(EXTRACT TO READ)
▬▬▬

Lone Survivor screenshot

Director Peter Berg opens his latest film with a montage of real footage of Navy SEALs pushing their bodies to the limit. We see them go to the point of exhaustion and push through, limbs shaking, eyes glazing over, lungs screaming for air. The trainees aid each other, buoying the spirits of their brotherly band. Not everyone will make the final cut—the training is hellish and the body can only take so much—but no one wants anyone else to wash out.

These scenes are crucial to understanding what follows and a handy reminder that the quartet of heroes we follow for most of the film—Marcus Luttrell (Mark Wahlberg), Michael Murphy (Taylor Kitsch), Danny Dietz (Emile Hirsch), and Matt Axelson (Ben Foster)—are real people. Without those sequences we might have trouble believing these soldiers would have the fortitude to literally throw themselves down a mountain, bouncing off of boulders and crashing into trees, in order to keep fighting a horde of Taliban sadists.

Berg is equally deft at briefly characterizing the nature of the enemy the Americans are there to fight. Scenes of Taliban commander Ahmad Shah (Yousuf Azami) beheading an Afghan villager accused of collaborating with the Americans are spliced into a description of the mission Luttrell et al will undertake to capture him. As a result, when one of the soldiers says "I don’t want your mom seeing your decapitated head on Al Jazeera," we know it’s no idle worry.

When their cover is blown by a group of shepherds, the SEALs are faced with a choice: tie the shepherds up and risk their starving or freezing in the Afghan mountains; shoot them and risk getting splashed all over CNN as war criminals; or let them go and risk getting caught by an army of Taliban fighters. The final choice is the most honorable and most dangerous. It is the one they make. And it sets in motion a fight for the ages.

▬▬▬

(GIVEN EXERCISE) According to the film review, which actor plays Michael Murphy? The listing that comes next is separate material and has no connection to the film review.

(ITEMS)
▬▬▬

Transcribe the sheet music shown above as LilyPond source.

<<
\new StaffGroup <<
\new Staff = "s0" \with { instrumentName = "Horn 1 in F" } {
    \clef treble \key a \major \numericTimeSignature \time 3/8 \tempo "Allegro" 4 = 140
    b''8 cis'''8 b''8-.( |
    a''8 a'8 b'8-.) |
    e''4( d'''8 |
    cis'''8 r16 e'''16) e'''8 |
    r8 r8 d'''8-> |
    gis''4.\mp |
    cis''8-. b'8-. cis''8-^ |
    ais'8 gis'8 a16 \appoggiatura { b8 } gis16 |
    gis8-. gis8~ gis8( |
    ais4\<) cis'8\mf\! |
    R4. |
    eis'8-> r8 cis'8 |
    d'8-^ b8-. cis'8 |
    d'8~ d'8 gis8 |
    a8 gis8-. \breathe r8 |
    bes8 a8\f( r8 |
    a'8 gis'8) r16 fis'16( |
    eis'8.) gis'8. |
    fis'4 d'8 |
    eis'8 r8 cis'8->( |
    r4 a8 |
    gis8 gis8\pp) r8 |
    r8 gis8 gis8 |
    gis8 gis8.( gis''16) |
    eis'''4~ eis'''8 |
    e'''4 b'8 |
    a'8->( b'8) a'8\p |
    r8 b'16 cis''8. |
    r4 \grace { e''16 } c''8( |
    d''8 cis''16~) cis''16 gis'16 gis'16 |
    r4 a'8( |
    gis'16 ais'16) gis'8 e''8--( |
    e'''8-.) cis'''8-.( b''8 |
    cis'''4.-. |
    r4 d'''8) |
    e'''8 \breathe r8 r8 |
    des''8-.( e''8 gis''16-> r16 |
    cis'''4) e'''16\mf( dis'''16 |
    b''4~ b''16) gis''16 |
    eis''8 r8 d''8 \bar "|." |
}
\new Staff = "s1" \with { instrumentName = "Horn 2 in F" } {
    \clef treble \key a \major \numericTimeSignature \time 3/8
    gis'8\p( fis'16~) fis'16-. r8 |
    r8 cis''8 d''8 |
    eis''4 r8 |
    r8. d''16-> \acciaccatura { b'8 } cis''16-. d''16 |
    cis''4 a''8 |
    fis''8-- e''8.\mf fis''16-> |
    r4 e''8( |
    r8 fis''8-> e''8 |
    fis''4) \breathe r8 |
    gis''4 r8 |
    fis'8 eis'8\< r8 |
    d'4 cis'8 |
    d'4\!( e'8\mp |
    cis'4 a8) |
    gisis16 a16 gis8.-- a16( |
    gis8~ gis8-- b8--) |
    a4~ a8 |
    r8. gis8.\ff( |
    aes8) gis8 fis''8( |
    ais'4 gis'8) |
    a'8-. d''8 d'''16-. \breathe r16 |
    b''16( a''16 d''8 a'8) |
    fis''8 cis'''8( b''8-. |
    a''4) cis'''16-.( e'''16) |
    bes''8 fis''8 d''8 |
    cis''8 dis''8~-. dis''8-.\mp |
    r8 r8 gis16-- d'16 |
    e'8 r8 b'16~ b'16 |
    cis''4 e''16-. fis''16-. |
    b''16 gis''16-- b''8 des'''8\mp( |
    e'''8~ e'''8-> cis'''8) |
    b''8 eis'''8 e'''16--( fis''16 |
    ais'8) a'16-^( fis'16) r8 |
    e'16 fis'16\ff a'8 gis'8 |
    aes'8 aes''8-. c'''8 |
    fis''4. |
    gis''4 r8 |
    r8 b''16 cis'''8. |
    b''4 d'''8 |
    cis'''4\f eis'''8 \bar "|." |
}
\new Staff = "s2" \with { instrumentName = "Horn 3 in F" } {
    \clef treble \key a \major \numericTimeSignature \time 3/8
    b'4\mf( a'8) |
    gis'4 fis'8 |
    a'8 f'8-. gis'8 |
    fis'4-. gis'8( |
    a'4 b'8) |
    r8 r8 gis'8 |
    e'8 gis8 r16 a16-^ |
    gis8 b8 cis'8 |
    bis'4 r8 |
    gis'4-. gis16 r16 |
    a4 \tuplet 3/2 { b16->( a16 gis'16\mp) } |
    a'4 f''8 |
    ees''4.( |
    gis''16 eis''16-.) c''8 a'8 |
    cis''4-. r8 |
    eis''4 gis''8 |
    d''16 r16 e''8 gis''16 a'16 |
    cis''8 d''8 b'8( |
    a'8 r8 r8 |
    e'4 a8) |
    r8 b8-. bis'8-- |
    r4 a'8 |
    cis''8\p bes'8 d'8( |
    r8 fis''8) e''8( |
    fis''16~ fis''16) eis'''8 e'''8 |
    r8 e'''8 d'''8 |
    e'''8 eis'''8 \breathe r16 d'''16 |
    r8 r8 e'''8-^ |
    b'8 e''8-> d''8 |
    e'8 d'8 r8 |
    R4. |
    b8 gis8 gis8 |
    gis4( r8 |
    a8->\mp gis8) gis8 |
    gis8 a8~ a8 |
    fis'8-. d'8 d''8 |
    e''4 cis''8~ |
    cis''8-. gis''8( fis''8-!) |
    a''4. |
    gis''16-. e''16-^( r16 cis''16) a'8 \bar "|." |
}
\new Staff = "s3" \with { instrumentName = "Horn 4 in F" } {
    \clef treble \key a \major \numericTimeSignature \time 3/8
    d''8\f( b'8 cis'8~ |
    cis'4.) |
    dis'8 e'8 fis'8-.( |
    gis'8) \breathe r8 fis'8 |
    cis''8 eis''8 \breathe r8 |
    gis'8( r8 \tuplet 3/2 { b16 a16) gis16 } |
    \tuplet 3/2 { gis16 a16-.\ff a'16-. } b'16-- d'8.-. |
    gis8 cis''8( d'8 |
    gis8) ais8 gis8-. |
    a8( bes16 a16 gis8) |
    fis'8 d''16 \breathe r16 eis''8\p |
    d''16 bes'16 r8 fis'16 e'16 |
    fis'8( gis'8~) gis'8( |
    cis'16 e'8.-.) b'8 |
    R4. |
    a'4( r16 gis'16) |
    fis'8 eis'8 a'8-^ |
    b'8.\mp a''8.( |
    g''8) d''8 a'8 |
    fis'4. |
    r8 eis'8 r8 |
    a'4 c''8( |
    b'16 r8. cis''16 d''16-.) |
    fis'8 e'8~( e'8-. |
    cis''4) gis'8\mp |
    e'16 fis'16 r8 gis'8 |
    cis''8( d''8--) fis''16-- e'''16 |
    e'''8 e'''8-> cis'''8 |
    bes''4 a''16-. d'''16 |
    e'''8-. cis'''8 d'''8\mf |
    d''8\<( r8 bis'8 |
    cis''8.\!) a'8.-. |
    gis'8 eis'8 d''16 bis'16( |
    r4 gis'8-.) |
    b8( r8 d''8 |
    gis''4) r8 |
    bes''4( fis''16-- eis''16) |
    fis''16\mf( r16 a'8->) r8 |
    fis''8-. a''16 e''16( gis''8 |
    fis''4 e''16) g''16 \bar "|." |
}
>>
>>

▬▬▬

(THE OUTPUT) Taylor Kitsch